= WHAT THE TASK REQUIRES =
Pull out every line of the entries below that contains the string "dark". Case counts.

[Data excerpts]

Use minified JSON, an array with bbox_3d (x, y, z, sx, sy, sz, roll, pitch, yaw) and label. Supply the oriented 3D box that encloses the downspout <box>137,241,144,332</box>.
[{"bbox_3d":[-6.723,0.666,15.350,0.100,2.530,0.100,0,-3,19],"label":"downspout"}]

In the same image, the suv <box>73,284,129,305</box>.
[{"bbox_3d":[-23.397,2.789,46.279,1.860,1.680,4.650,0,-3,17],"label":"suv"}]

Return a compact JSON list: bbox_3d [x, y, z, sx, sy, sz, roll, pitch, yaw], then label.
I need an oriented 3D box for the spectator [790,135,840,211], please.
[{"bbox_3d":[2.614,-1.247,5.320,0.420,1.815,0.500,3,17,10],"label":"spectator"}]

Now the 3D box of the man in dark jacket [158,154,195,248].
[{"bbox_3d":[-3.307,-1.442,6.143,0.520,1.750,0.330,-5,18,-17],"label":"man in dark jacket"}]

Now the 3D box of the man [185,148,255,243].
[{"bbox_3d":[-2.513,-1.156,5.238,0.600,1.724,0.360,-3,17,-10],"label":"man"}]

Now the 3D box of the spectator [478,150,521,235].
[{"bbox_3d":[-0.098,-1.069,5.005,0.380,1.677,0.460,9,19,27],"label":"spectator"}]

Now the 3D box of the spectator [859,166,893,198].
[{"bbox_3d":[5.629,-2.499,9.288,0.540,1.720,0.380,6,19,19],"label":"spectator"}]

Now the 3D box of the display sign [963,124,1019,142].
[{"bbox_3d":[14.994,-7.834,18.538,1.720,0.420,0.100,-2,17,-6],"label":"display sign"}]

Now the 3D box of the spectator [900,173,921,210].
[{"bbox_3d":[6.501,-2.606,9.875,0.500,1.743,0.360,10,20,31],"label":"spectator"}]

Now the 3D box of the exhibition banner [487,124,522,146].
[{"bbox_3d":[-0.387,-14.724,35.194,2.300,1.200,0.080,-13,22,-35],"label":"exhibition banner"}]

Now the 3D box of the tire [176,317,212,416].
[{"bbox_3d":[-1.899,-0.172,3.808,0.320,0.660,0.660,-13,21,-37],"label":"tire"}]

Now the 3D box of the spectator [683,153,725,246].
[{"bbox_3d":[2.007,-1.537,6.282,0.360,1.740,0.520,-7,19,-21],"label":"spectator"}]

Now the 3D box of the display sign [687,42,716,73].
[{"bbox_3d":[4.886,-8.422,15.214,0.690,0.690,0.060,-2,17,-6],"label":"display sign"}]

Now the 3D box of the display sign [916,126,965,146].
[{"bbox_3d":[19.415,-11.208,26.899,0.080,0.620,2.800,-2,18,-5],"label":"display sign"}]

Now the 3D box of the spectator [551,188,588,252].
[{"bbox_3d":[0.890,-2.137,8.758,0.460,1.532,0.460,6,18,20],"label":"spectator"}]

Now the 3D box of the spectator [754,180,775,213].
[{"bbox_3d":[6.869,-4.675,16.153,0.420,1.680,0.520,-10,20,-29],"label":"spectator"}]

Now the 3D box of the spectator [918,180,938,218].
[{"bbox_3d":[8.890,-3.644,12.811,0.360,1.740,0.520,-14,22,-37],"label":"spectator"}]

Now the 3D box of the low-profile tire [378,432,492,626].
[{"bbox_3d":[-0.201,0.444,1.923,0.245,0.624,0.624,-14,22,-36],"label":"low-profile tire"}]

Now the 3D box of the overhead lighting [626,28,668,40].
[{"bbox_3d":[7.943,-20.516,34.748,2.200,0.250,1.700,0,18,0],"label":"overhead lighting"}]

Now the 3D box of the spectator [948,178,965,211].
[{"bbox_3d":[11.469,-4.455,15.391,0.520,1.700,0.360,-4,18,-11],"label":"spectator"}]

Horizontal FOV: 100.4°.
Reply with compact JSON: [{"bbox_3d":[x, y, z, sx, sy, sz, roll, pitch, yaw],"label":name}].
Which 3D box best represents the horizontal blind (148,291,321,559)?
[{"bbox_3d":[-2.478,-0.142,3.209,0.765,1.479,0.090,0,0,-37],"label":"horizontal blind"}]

= SOLUTION FOR THIS TASK =
Now the 3D box of the man in dark jacket [158,154,195,248].
[{"bbox_3d":[-3.307,-1.442,6.143,0.520,1.750,0.330,-5,18,-17],"label":"man in dark jacket"}]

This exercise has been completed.